**What you will do:**
Taking the data below, please print only the lines from the line holding "left eye: (468, 269)" to the line holding "nose: (254, 653)", inclusive, with pictures omitted.

>>>>>

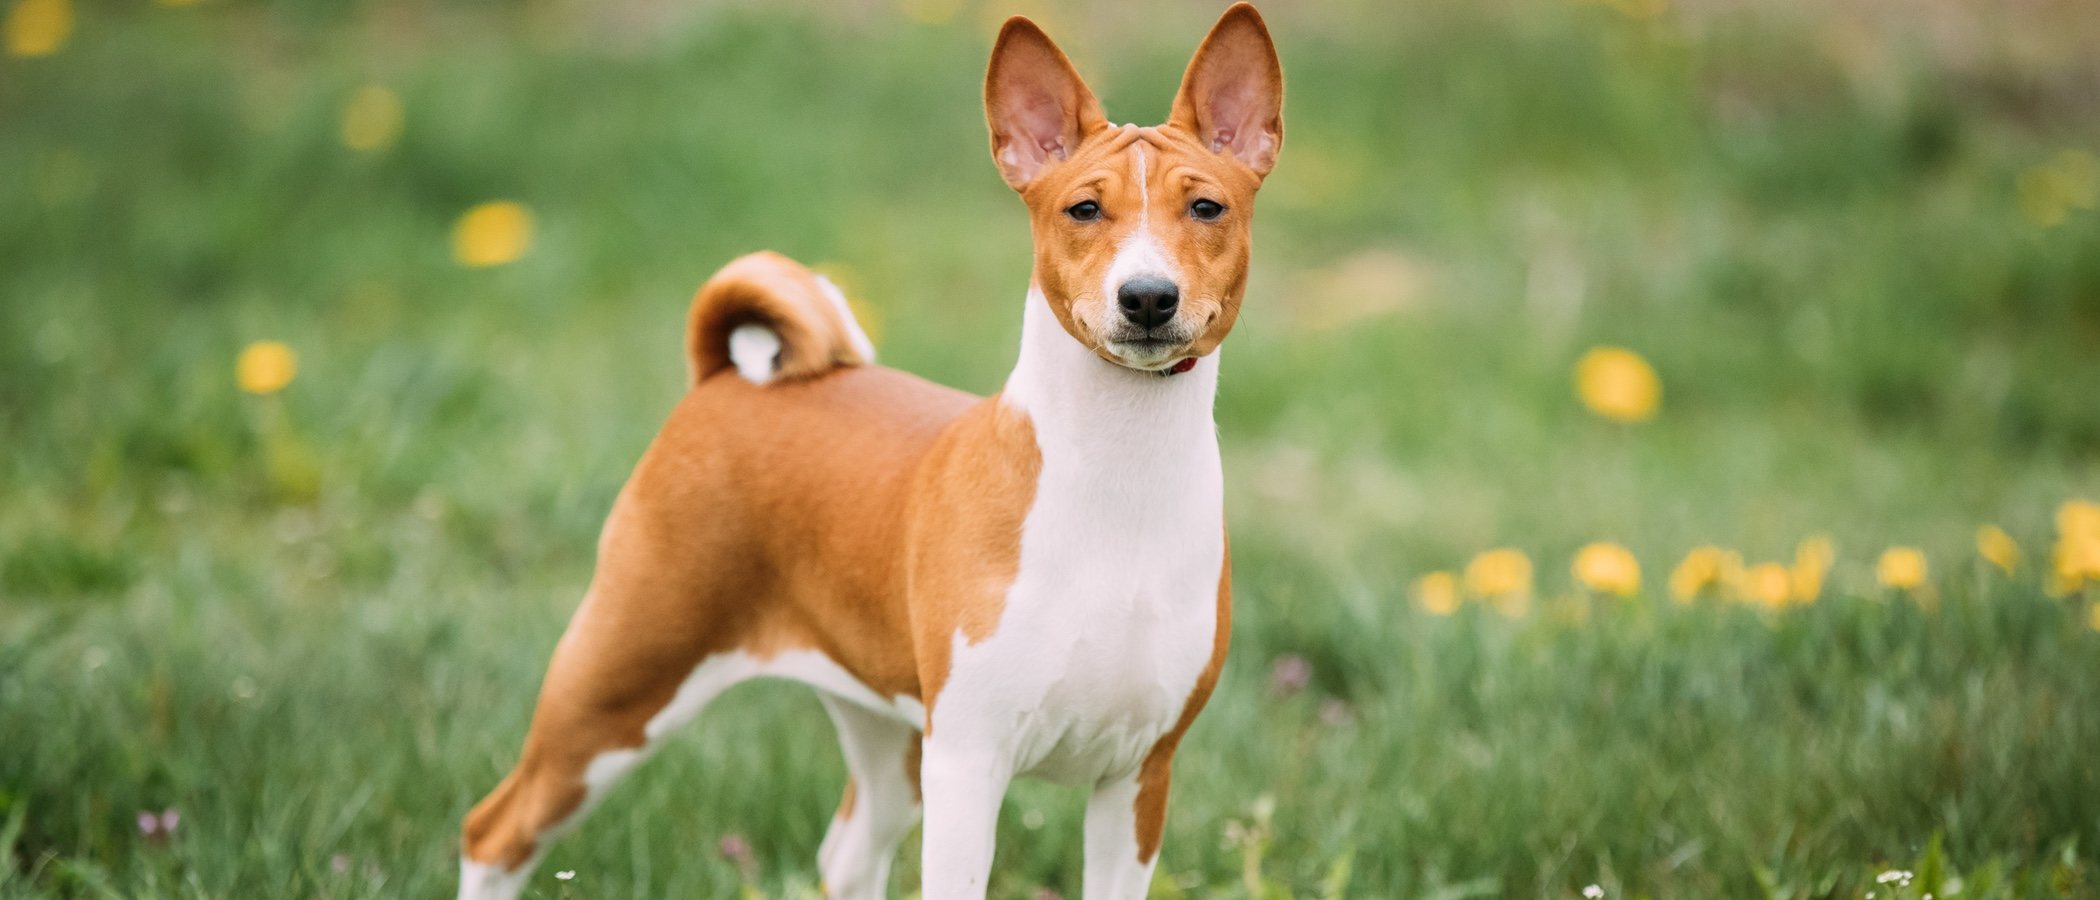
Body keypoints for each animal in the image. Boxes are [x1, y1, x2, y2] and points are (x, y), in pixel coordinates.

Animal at [459, 5, 1276, 889]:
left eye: (1207, 209)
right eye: (1084, 211)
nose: (1148, 297)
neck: (1116, 483)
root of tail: (726, 380)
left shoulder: (1138, 777)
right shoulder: (968, 761)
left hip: (883, 736)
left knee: (848, 851)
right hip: (619, 687)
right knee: (494, 831)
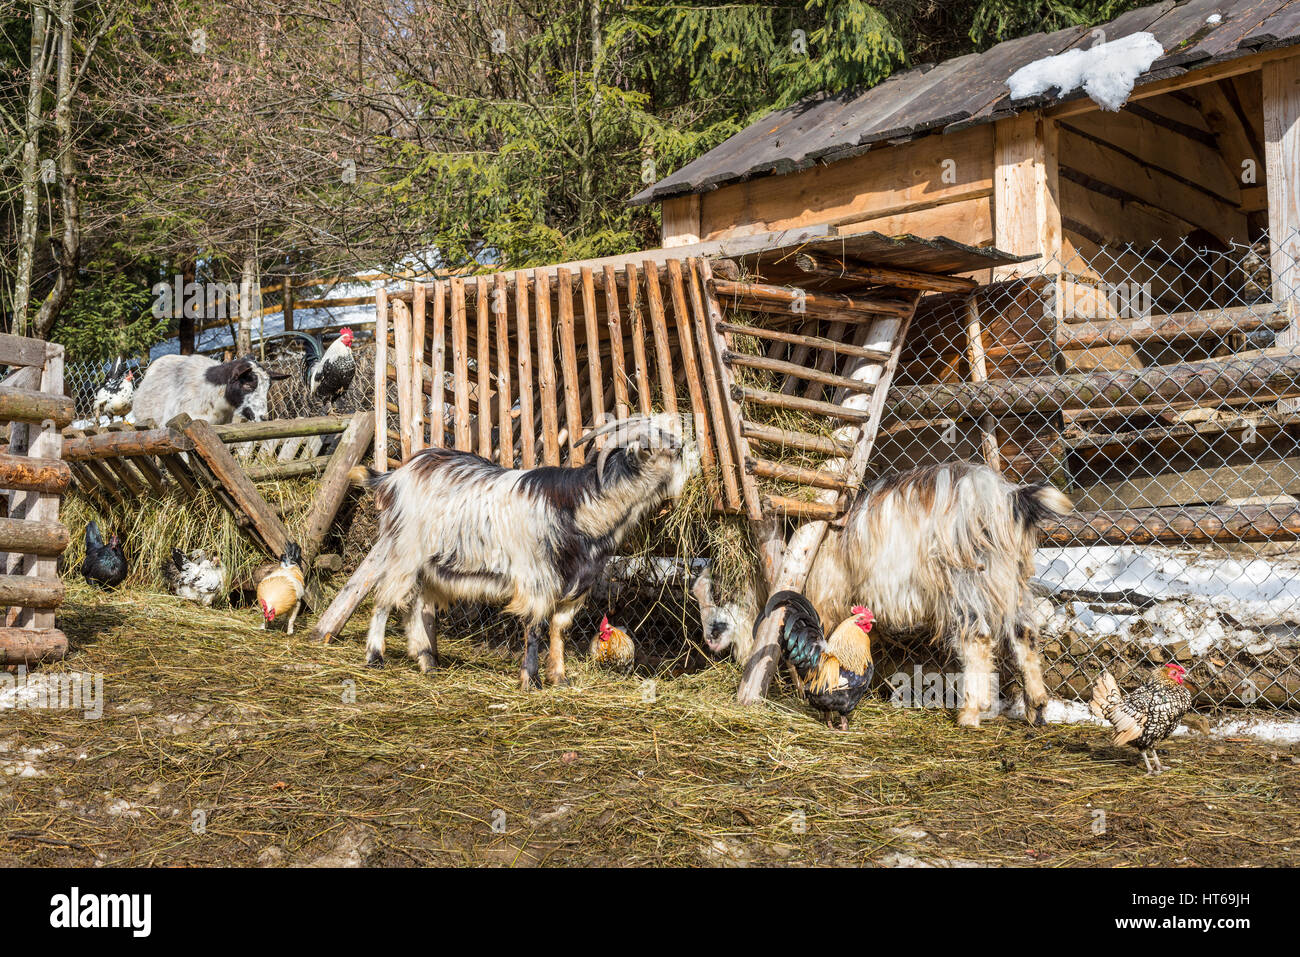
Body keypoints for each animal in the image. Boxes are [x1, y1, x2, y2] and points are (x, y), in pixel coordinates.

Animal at [363, 413, 697, 689]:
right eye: (663, 446)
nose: (685, 447)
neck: (580, 510)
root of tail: (395, 476)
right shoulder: (536, 580)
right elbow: (535, 628)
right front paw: (531, 680)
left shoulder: (575, 586)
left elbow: (559, 631)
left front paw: (559, 677)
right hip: (403, 549)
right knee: (383, 598)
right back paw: (375, 657)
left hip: (426, 564)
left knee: (413, 603)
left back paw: (427, 661)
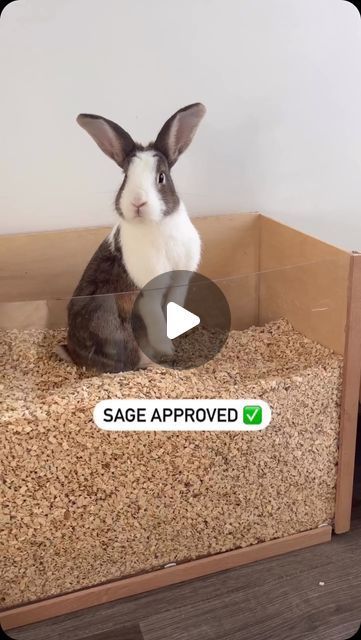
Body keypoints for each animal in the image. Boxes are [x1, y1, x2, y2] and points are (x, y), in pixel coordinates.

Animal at [57, 103, 207, 376]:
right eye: (125, 177)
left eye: (161, 177)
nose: (138, 202)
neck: (156, 225)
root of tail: (74, 355)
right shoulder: (148, 292)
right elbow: (156, 318)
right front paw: (167, 348)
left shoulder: (180, 279)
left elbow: (173, 305)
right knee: (128, 362)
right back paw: (154, 362)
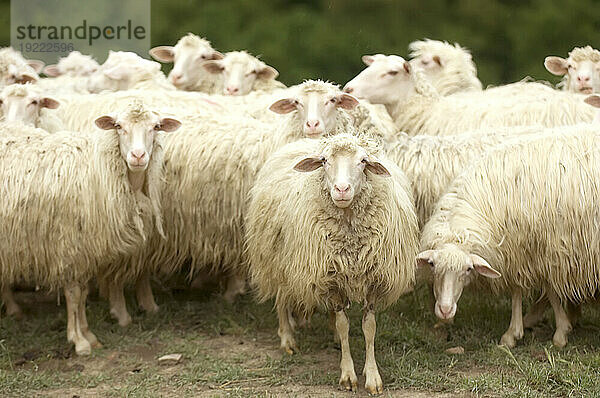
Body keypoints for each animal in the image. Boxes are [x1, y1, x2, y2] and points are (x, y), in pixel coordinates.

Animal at [0, 100, 178, 354]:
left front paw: (87, 334)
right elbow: (74, 294)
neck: (100, 170)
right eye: (118, 126)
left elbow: (82, 293)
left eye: (156, 127)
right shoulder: (68, 247)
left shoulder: (85, 250)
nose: (138, 156)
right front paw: (79, 341)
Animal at [244, 133, 418, 392]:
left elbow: (369, 328)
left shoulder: (371, 281)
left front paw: (372, 376)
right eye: (324, 160)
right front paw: (348, 375)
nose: (342, 189)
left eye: (363, 161)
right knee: (282, 297)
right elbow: (344, 325)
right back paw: (287, 338)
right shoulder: (331, 281)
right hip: (281, 258)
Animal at [420, 124, 600, 348]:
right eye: (432, 265)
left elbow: (543, 289)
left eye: (468, 269)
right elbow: (524, 289)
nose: (445, 310)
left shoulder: (544, 249)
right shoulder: (524, 250)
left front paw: (556, 332)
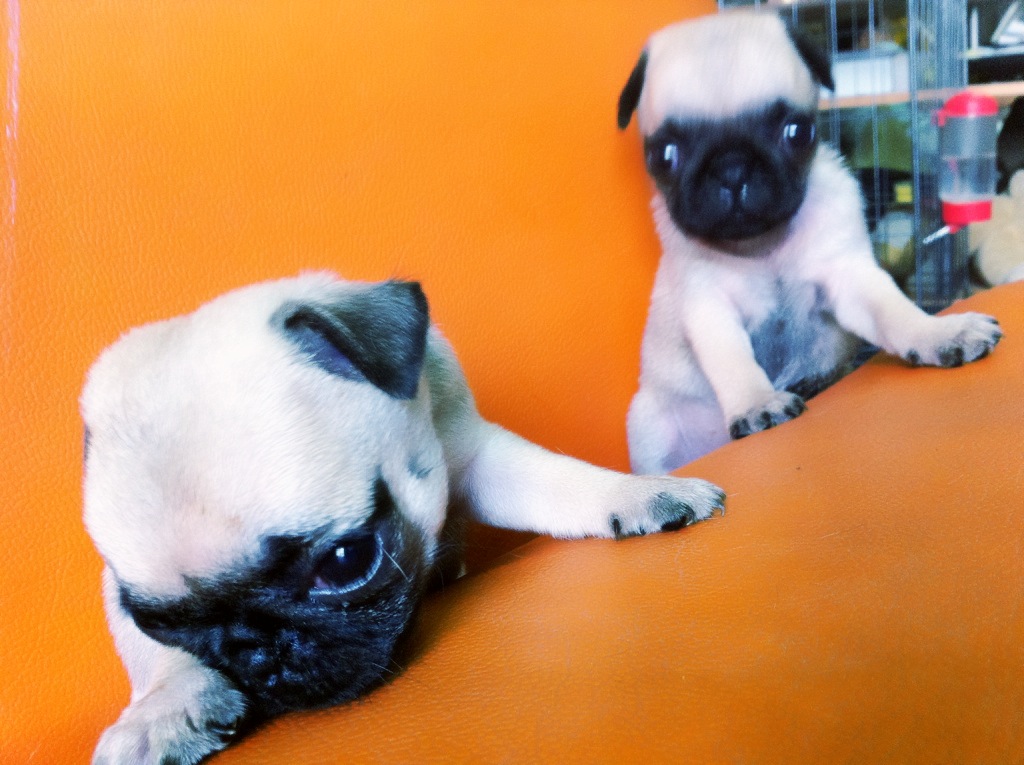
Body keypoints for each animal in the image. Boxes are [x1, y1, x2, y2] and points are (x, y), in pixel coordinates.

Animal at [81, 272, 725, 764]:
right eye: (158, 622)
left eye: (346, 561)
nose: (254, 653)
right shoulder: (120, 589)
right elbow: (151, 658)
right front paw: (165, 706)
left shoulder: (473, 453)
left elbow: (559, 480)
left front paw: (639, 492)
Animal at [617, 11, 1004, 475]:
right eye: (665, 156)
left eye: (797, 132)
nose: (732, 169)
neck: (763, 246)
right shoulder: (709, 308)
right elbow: (733, 361)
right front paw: (757, 402)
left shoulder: (849, 276)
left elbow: (894, 312)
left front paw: (938, 332)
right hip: (649, 428)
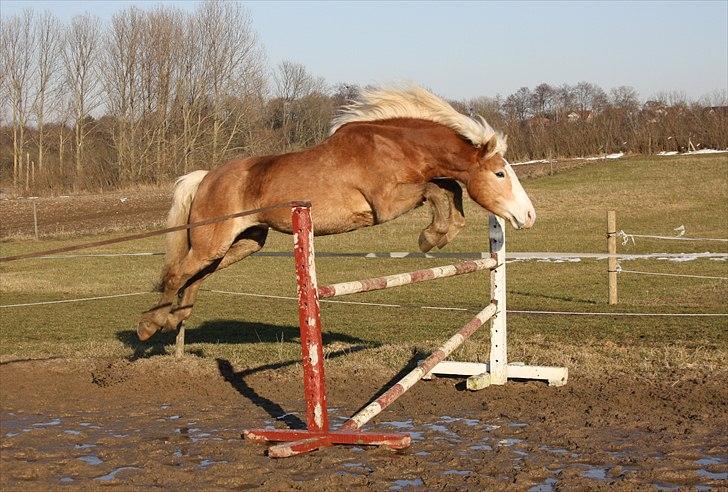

<<<<<

**Answer section:**
left eye: (468, 269)
right elbow: (524, 289)
nose: (445, 310)
left shoulder: (544, 249)
right shoulder: (524, 250)
left front paw: (556, 332)
Body keypoints for each animal in the image. Boxes are [x1, y1, x2, y2] and points are (x, y), in pixel coordinates.

Animal at [81, 272, 725, 764]:
right eye: (158, 622)
left eye: (346, 561)
nose: (254, 653)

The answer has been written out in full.